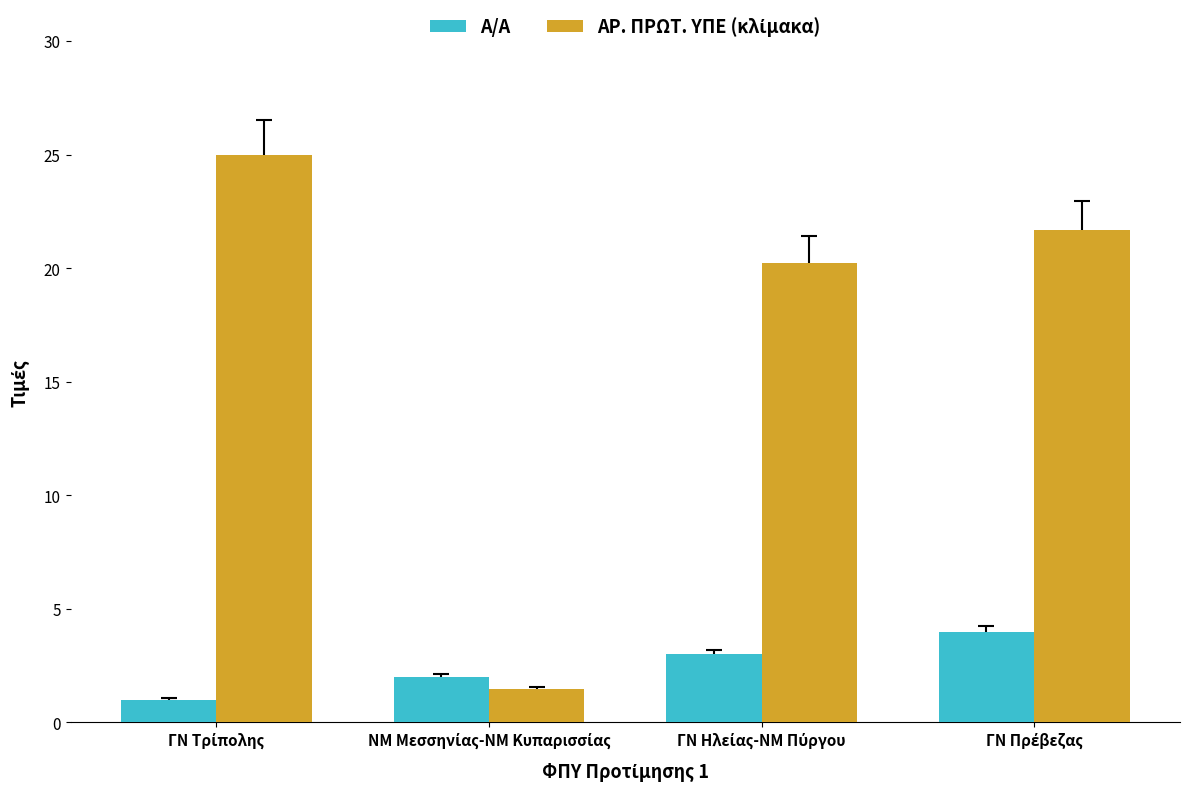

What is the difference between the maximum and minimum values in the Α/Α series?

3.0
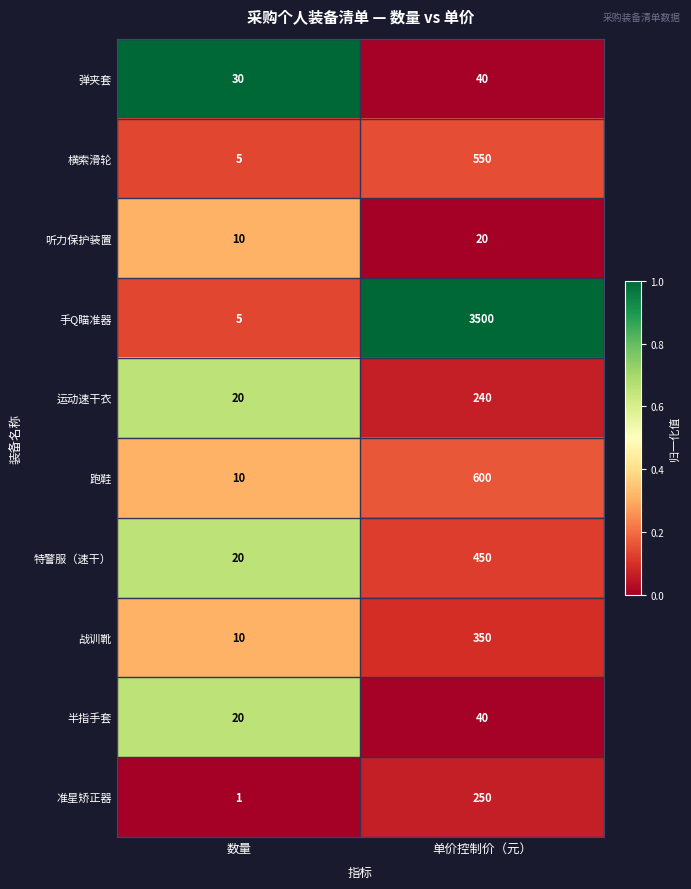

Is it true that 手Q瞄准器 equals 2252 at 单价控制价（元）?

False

┄┄┄┄┄┄┄┄┄┄┄┄┄┄┄┄┄┄┄┄

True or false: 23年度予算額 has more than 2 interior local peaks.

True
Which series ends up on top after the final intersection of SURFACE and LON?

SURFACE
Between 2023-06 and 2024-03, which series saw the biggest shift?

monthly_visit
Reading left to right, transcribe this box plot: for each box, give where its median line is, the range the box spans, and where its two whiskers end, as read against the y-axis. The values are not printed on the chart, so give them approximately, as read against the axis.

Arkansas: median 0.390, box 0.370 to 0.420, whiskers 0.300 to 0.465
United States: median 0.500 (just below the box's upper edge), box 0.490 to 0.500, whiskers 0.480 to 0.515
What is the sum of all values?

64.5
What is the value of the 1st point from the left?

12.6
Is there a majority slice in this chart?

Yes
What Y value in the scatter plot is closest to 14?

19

┄┄┄┄┄┄┄┄┄┄┄┄┄┄┄┄┄┄┄┄

:: Instructions to follow ::
From the data above, pull out each line that contains the string "SURFACE". Case matters.

:: Solution for this exercise ::
Which series ends up on top after the final intersection of SURFACE and LON?
SURFACE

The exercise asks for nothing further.